Tanner nods and doesn’t pry.
I dig my spoon into the pint of ice cream before taking a bite, appreciating the midnight-snack tradition we’ve somehow wordlessly established. A laugh breaks past my lips as Tanner holds up the Hershey syrup with his brows raised high—a question, a dare, a distraction from the turmoil swirling around in my brain since I read Patrick’s letter last week.
“So, what’s it gonna be? Wanna take a walk on the wild side?”
“I’d hardly say adding more chocolate to a chocolate ice cream constitutes ‘living on the wild side,’ but sure.”
He drizzles the sugary syrup over the top layer of our shared container of ice cream, then waits for me to take another bite. As I usher a spoonful into my mouth, my taste buds are greeted with a burst of bittersweet dark chocolate chunks, perfectly balanced by the sugary syrup. He watches me with a satisfied smile as I savor the delicious combination.
“What?” I ask with my mouth full.
He just shakes his head. “Nothing.”
We proceed like this for a while, a comfortable silence washing over the silent kitchen, a somber energy hanging over us that is a far cry from the first time we did this last year. It’s weird how things are with Tanner. I don’t feel this invasive need to fill the space between us with words just to evade the awkward feeling silence brings.
Because it’s not awkward—not in the slightest. It’s comfortable.

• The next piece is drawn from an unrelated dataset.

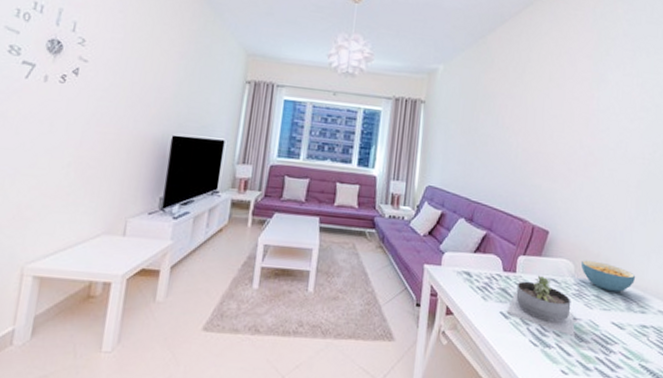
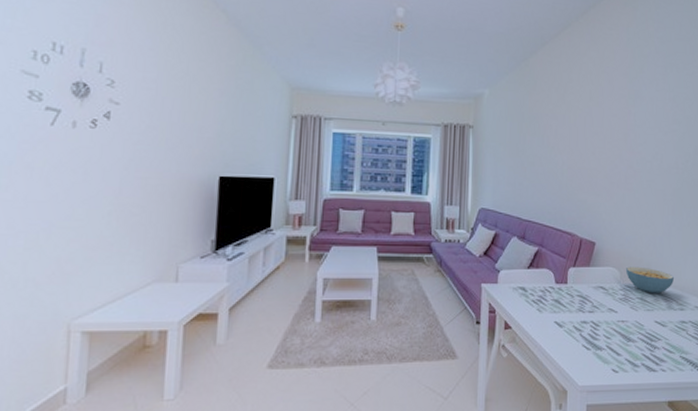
succulent planter: present [508,275,575,338] -> none [562,284,623,338]

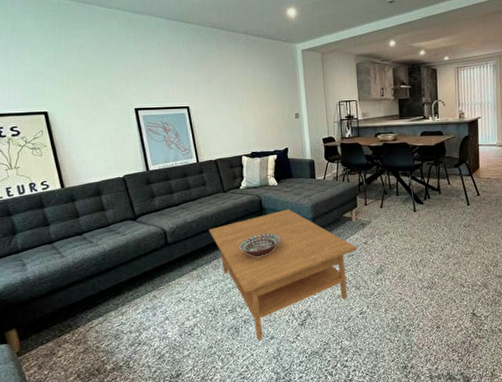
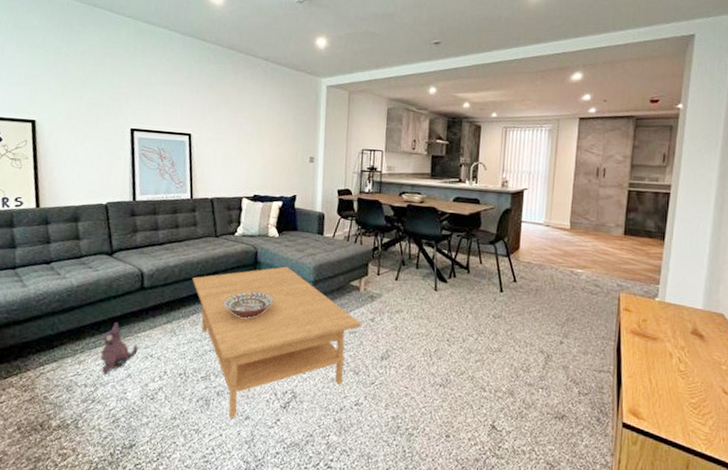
plush toy: none [139,276,171,321] -> present [100,322,138,374]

“Elijah and I got into a fight,” I say with a sigh as I push a marshmallow from my side of the pint to Tanner’s. He’s always liked the chunks far more than the ice cream base anyway.
Tanner nods. “I didn’t realize you guys were talking again.” His gaze stays on the ice cream. “Have you guys been…you know?”
It takes everything in me not to scoff as I say, “Do you really think that little of me that I’d do that after what he did?”
“No.” He sets down his spoon. “I don’t think that little of you. I didn’t mean it like that. You—” He sighs and looks at me. “You have an immense capacity to see the best in people, and that guy…you’d have to have that ability to see the good in him. I didn’t mean that you’d be pathetic to do it, not at all.”
“Isn’t he your friend?”
“No. Not really. Casual acquaintances who exist in the same friend group at best. That guy? He’s an ass.”
“Oh.” I look back down at the tub of ice cream, no longer hungry.
“Is that what had you crying—the fight?” He picks up his spoon and scoops a lump of chocolate chunks into his mouth, his tongue languidly licking the creamy dessert off his spoon before he digs it back into the tub.
“Yeah. He said something that got under my skin. It’s fine, I’ve just been sensitive.”
“Don’t do that.” His words are stern, demanding, something Tanner very much is not.
“Don’t do what?”
“Reduce him hurting your feelings to you just being too sensitive. You’re not too sensitive. As I said before, dude is an ass.”
I quickly find myself wanting desperately to divert the conversation away from Elijah, so I change the subject. “I got a letter from my brother.”
This catches Tanner’s attention. His eyes dart from the ice cream to meet my gaze. “Your brother…like, your dad’s kid?”
“Yeah, I guess he found one of my letters that I sent my dad a few years ago. He, um—Patrick didn’t know about me.”
“Patrick is your brother, I’m guessing?”
I nod. “Well, technically it’s also my dad’s name.”
“He named him after himself?”
I nod again.
“Fucking prick. Are you gonna write him back?” Tanner asks.
“I don’t know, I don’t even know what I’d say. He wants a relationship.”